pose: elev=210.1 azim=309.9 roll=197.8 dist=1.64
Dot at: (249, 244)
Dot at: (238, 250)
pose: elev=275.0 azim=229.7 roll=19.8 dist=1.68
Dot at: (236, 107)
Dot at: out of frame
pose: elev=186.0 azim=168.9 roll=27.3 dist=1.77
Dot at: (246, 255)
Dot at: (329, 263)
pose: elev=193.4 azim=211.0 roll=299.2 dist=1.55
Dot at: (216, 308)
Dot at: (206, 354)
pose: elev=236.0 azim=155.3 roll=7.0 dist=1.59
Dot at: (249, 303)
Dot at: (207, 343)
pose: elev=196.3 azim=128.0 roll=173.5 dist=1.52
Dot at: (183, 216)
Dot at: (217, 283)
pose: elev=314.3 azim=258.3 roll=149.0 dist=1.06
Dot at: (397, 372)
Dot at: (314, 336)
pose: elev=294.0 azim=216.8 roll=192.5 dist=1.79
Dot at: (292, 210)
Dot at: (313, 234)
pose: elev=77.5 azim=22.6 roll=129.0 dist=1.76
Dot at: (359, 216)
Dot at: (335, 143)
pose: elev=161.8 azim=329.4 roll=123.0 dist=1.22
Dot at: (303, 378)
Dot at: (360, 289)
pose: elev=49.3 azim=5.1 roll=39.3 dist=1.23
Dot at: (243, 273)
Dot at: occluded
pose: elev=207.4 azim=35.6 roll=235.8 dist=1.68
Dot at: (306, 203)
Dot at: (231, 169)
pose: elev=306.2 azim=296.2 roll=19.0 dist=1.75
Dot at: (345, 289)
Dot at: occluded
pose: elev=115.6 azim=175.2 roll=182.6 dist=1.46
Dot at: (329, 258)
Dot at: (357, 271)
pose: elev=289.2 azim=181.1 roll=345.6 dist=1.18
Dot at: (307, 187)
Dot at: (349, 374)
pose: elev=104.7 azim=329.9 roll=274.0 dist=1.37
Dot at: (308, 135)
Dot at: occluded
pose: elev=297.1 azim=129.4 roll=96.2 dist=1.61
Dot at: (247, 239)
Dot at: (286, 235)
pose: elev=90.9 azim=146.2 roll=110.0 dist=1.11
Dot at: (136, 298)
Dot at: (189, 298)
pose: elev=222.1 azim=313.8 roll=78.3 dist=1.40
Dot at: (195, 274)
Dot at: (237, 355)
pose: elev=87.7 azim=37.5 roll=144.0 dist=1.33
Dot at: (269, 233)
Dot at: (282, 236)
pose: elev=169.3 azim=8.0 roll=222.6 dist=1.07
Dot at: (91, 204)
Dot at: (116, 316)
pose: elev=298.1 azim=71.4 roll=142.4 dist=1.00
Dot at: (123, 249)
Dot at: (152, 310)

▬▬▬▬▬▬▬▬▬▬

Rewrite all the lines above, changing every "pose" to "camera" and leaving everything else as it is.

camera: elev=210.1 azim=309.9 roll=197.8 dist=1.64
Dot at: (249, 244)
Dot at: (238, 250)
camera: elev=275.0 azim=229.7 roll=19.8 dist=1.68
Dot at: (236, 107)
Dot at: out of frame
camera: elev=186.0 azim=168.9 roll=27.3 dist=1.77
Dot at: (246, 255)
Dot at: (329, 263)
camera: elev=193.4 azim=211.0 roll=299.2 dist=1.55
Dot at: (216, 308)
Dot at: (206, 354)
camera: elev=236.0 azim=155.3 roll=7.0 dist=1.59
Dot at: (249, 303)
Dot at: (207, 343)
camera: elev=196.3 azim=128.0 roll=173.5 dist=1.52
Dot at: (183, 216)
Dot at: (217, 283)
camera: elev=314.3 azim=258.3 roll=149.0 dist=1.06
Dot at: (397, 372)
Dot at: (314, 336)
camera: elev=294.0 azim=216.8 roll=192.5 dist=1.79
Dot at: (292, 210)
Dot at: (313, 234)
camera: elev=77.5 azim=22.6 roll=129.0 dist=1.76
Dot at: (359, 216)
Dot at: (335, 143)
camera: elev=161.8 azim=329.4 roll=123.0 dist=1.22
Dot at: (303, 378)
Dot at: (360, 289)
camera: elev=49.3 azim=5.1 roll=39.3 dist=1.23
Dot at: (243, 273)
Dot at: occluded
camera: elev=207.4 azim=35.6 roll=235.8 dist=1.68
Dot at: (306, 203)
Dot at: (231, 169)
camera: elev=306.2 azim=296.2 roll=19.0 dist=1.75
Dot at: (345, 289)
Dot at: occluded
camera: elev=115.6 azim=175.2 roll=182.6 dist=1.46
Dot at: (329, 258)
Dot at: (357, 271)
camera: elev=289.2 azim=181.1 roll=345.6 dist=1.18
Dot at: (307, 187)
Dot at: (349, 374)
camera: elev=104.7 azim=329.9 roll=274.0 dist=1.37
Dot at: (308, 135)
Dot at: occluded
camera: elev=297.1 azim=129.4 roll=96.2 dist=1.61
Dot at: (247, 239)
Dot at: (286, 235)
camera: elev=90.9 azim=146.2 roll=110.0 dist=1.11
Dot at: (136, 298)
Dot at: (189, 298)
camera: elev=222.1 azim=313.8 roll=78.3 dist=1.40
Dot at: (195, 274)
Dot at: (237, 355)
camera: elev=87.7 azim=37.5 roll=144.0 dist=1.33
Dot at: (269, 233)
Dot at: (282, 236)
camera: elev=169.3 azim=8.0 roll=222.6 dist=1.07
Dot at: (91, 204)
Dot at: (116, 316)
camera: elev=298.1 azim=71.4 roll=142.4 dist=1.00
Dot at: (123, 249)
Dot at: (152, 310)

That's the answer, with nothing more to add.